Assume that our database is a remote HTTP service. We can test UserService.Login by faking the underlying http.Client that it uses for dbclient. This lets us test the entire logic while pushing the mocks to the leaves of the dependency graph.

With deep mocking, we can mock at the leaves of our dependency graph and assert actual outcomes rather than internal plumbing. We can change the internal plumbing without changing the tests. This is useful for limiting side effects in integration tests. I wrote a library (transportest) that simplifies generating mocks for HTTP clients.

Extract separate concerns

If we want to support different database clients, we can abstract dbclient to a narrow interface (only the methods we need for this use case). The database then becomes a separate concern that we can mock when testing this use case, while the real implementation can be tested separately. Retries, rate limiting, backpressure handling, etc. can also be injected as separately tested concerns.

When we extract separate concerns, the logic in the SUT is delegated to other components. We may use mocks to verify the interactions and accept the coupling. We may also forgo verifying such details through mocks and use the integration patterns I described in Testing Event-Based Workflows Using Node.js and RabbitMQ instead.

Key takeaways

  1. Mocks are useful, but they may impose some undesirable properties on your code. Use them carefully.

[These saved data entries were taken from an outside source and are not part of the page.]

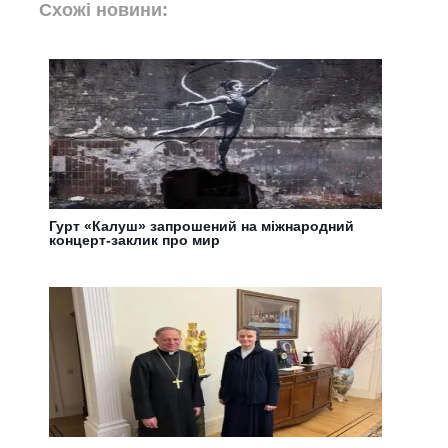
Схожі новини:
Гурт «Калуш» запрошений на міжнародний
концерт-заклик про мир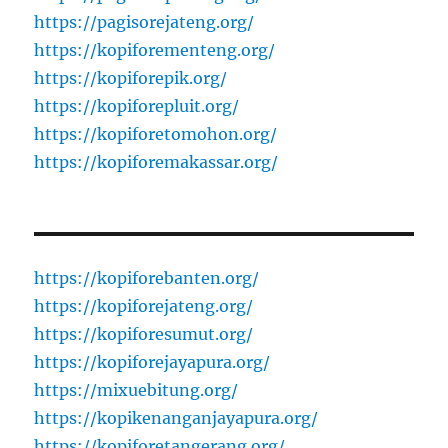
https://pagisorejateng.org/
https://kopiforementeng.org/
https://kopiforepik.org/
https://kopiforepluit.org/
https://kopiforetomohon.org/
https://kopiforemakassar.org/
https://kopiforebanten.org/
https://kopiforejateng.org/
https://kopiforesumut.org/
https://kopiforejayapura.org/
https://mixuebitung.org/
https://kopikenanganjayapura.org/
https://kopiforetangerang.org/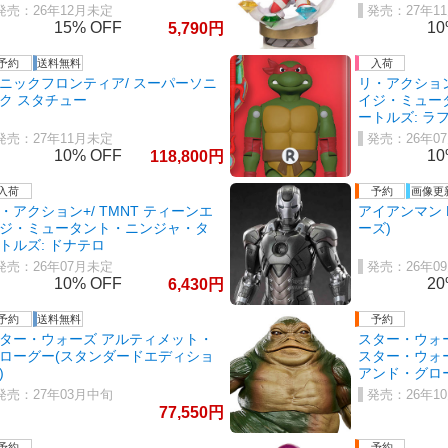
26年12月未定
27年1
15%
1
5,790
ニックフロンティア/ スーパーソニ
リ・アクション
ク スタチュー
イジ・ミュー
ートルズ: ラ
27年11月未定
26年0
10%
1
118,800
・アクション+/ TMNT ティーンエ
アイアンマン M
ジ・ミュータント・ニンジャ・タ
ーズ)
トルズ: ドナテロ
26年07月未定
26年0
10%
2
6,430
ター・ウォーズ アルティメット・
スター・ウォ
ローグー(スタンダードエディショ
スター・ウォ
)
アンド・グロ
ット
27年03月中旬
26年1
77,550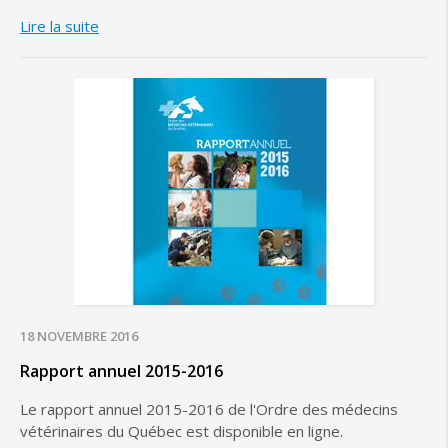
Lire la suite
18 NOVEMBRE 2016
Rapport annuel 2015-2016
Le rapport annuel 2015-2016 de l'Ordre des médecins
vétérinaires du Québec est disponible en ligne.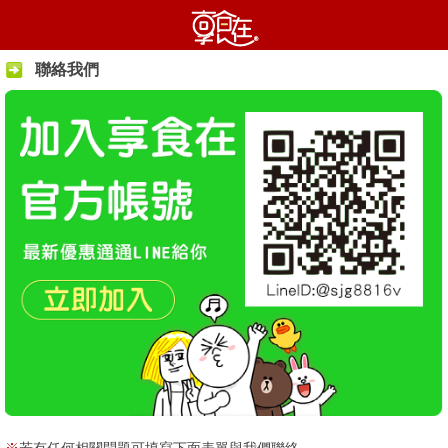
聯絡我們
※
若有任何相關問題可填寫下面表單與我們聯絡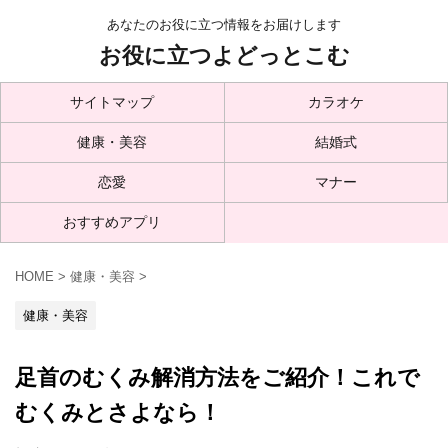
あなたのお役に立つ情報をお届けします
お役に立つよどっとこむ
サイトマップ
カラオケ
健康・美容
結婚式
恋愛
マナー
おすすめアプリ
HOME
>
健康・美容
>
健康・美容
足首のむくみ解消方法をご紹介！これで
むくみとさよなら！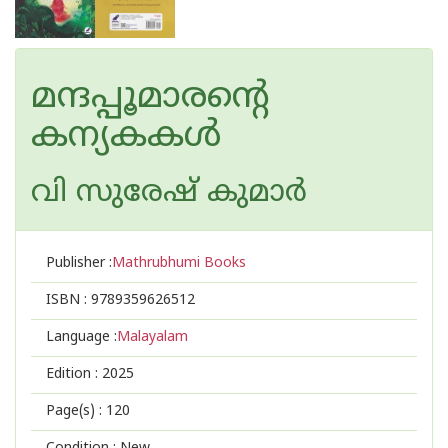
മന്ദപ്പൂമാരന്റെ
കന്യകകൾ
വി സുരേഷ് കുമാര്‍
Publisher :
Mathrubhumi Books
ISBN :
9789359626512
Language :
Malayalam
Edition :
2025
Page(s) :
120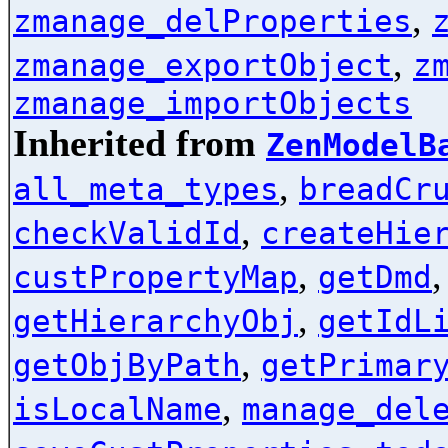
,
zmanage_delProperties
,
zmanage_exportObject
z
zmanage_importObjects
Inherited from
ZenModelB
,
all_meta_types
breadCr
,
checkValidId
createHie
,
custPropertyMap
getDmd
,
getHierarchyObj
getIdL
,
getObjByPath
getPrimar
,
isLocalName
manage_del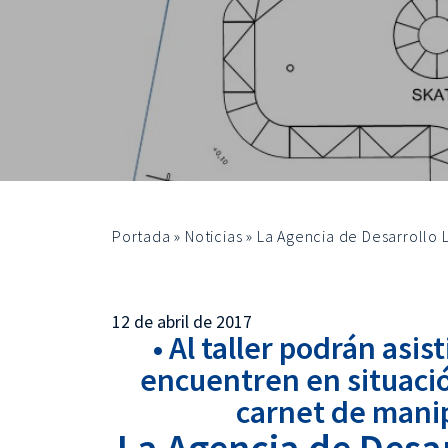
Portada
»
Noticias
»
La Agencia de Desarrollo
12 de abril de 2017
• Al taller podrán asi
encuentren en situaci
carnet de mani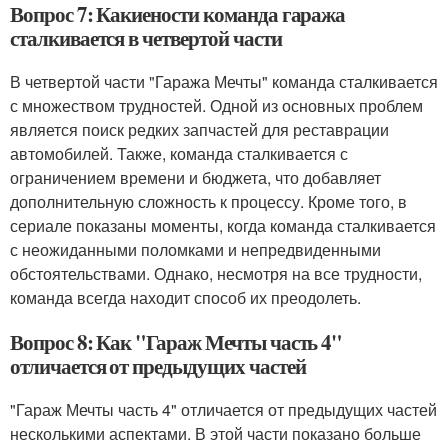
Вопрос 7: Какиености команда гаража
сталкивается в четвертой части
В четвертой части "Гаража Мечты" команда сталкивается
с множеством трудностей. Одной из основных проблем
является поиск редких запчастей для реставрации
автомобилей. Также, команда сталкивается с
ограничением времени и бюджета, что добавляет
дополнительную сложность к процессу. Кроме того, в
сериале показаны моменты, когда команда сталкивается
с неожиданными поломками и непредвиденными
обстоятельствами. Однако, несмотря на все трудности,
команда всегда находит способ их преодолеть.
Вопрос 8: Как "Гараж Мечты часть 4"
отличается от предыдущих частей
"Гараж Мечты часть 4" отличается от предыдущих частей
несколькими аспектами. В этой части показано больше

  2. Avoid making spurious interfaces. Application services have no use being behind interfaces. Before creating an interface, stop and ask why you should.

  3. Keep interfaces small and focused. Writing mocks manually can help us feel the cost of our interfaces. Mocking libraries can hide this cost, so we should be vigilant when using them. Like ORMs and DI containers, mocking libraries can hide problems that we would easily notice if we had to write test doubles manually.

  4. Large interfaces tend to grow larger, and broad interface mocking makes this easy. Keep interfaces small and focused.

  5. Mocks often duplicate application logic, hide important logic from test paths, and couple tests to internal program interactions. Refactor tests to reduce duplication when it occurs. Extract service logic as separate concerns, and consider other integration patterns for component interactions in tests.

  6. If you must verify internal component interactions by asserting method calls, do it sparingly.